I would personally find that to be very unsatisfactory. Having to re-wind things that have happened is a personal pet peeve. I'll do it when I've screwed up AND if that screw up has worked against the players, but not for any other reason. I'd much prefer that the DM not play our PCs in the first place and give us the option as we approach the enemy.
Nobody is 'playing your PC', you ASKED to go to the fire giant cave, so you were placed there!!!! But see below...
It's different. If I have to tell the DM all the different actions I take in response to all of the possibilities that I can think of, I'm wasting a whole lot of time and thought on stuff that will never be relevant. In a normal DM facing game, you might take precautions against possibilities, but not in the same way. We aren't going to spend a lot of time thinking of strategies to use if the baron is a vampire, if the baroness is a vampire, if the kid down the block is a vampire, etc., or maybe one of them is a lich and all those strategies, or maybe one of them is a...
We might grab some stakes and holy water, though. The strategies will happen as wander the baron's castle and see signs of vampires, like no mirrors or food that has no garlic in it. You only have to spend all that time on contingencies if the DM is the type who will take control of your PCs and just walk you into things if you don't tell him everything in advance.
Again, this is based on some weird and never-seen-in-the-real-world concept of Story Now. At least in the case of a D&D-like milieu where this kind of possibility is one that rational people can entertain, a GM who thrust the PCs into a situation where preparation and care would be clearly indicated and signs of trouble are at least a convention of the genre, if not outright a matter of logic, are indicated without any chance to do said prep, seems like a bad GM to me!
OTOH, I can imagine where both a DM-centered game and a Story Now game would do this. Suppose the whole shtick of this vampire family is to fit in with the rest of the world and not be noticed? Maybe that's how they operate, and the whole point is "what do you do when you get dropped into castle Dracula without any prep!?" Its at least a feasible and plausible concept, so I can't categorically condemn it.
PERSONALLY I would think that sniffing out the telltale signs and showing yourselves to be alert, capable, and crafty, would be a big part of any such vampire scenario, so I'd almost undoubtedly frame scenes in which the PCs came to the local tavern of the nearest town, etc. Dark looks, strange remarks, weird happenings, telltale signs of all sorts, and possibly outright explicit warnings given in hushed tones might all happen. These are all perfectly good Story Now elements which could be framed into various prefatory scenes.

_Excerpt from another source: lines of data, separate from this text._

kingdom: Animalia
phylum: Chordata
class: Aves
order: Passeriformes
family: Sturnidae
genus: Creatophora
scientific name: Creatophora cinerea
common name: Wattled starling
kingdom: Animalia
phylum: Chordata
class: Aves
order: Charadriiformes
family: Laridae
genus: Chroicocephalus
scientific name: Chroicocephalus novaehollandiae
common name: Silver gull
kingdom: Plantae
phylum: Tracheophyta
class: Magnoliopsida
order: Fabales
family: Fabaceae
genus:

Story Now doesn't mandate that characters are simply hurled unprepared without choice into some terrible danger and ultimate crisis willy-nilly. Any such notion is incorrect.
In fact, in Story Now play, if we can examine it for a minute, we will instantly see why this wouldn't happen. For a castle full of vampires to figure in the game, there must be a character need which requires (or at least can be met by) such a thing.
Remember, Story Now is, ideally No Myth, so said castle won't exist simply 'because its on the map'. I guess it could appear as an ancillary detail in some unrelated story line as color simply because the area has been established to be 'dark and evil tree clad mountain ranges decorated with crumbling castles' or somesuch. In that case we're dealing with a minor side issue, a speed bump type of obstacle probably. Here it would seem pretty appropriate for the vampire setup to just appear in a scene frame, be dealt with in the course of whatever, and done.
Otherwise we're dealing with a character need, and probably a player "I want nasty undead" kind of agenda. The character need could be something like "I want to find the monster who took my sister and lay her to rest!" lets say. That would be a very nice BW belief that would probably lead to Castle Dracula!
So, now we know where we are ultimately headed, why would the GM ever simply frame you there without prep? The whole thrust of the story arc is going to be about finding out where this place is, if it even exists, how to get to it, and what sort of dangers lurk there, preparing to overcome them, etc. Visits to the actual castle could happen more than once, perhaps, depending on the details of the story, but presumably there's one big final showdown where everything comes to a head and stakes are to be distributed to undead hearts. Nobody is coming to this suaree unprepared or being scene framed there unexpectedly!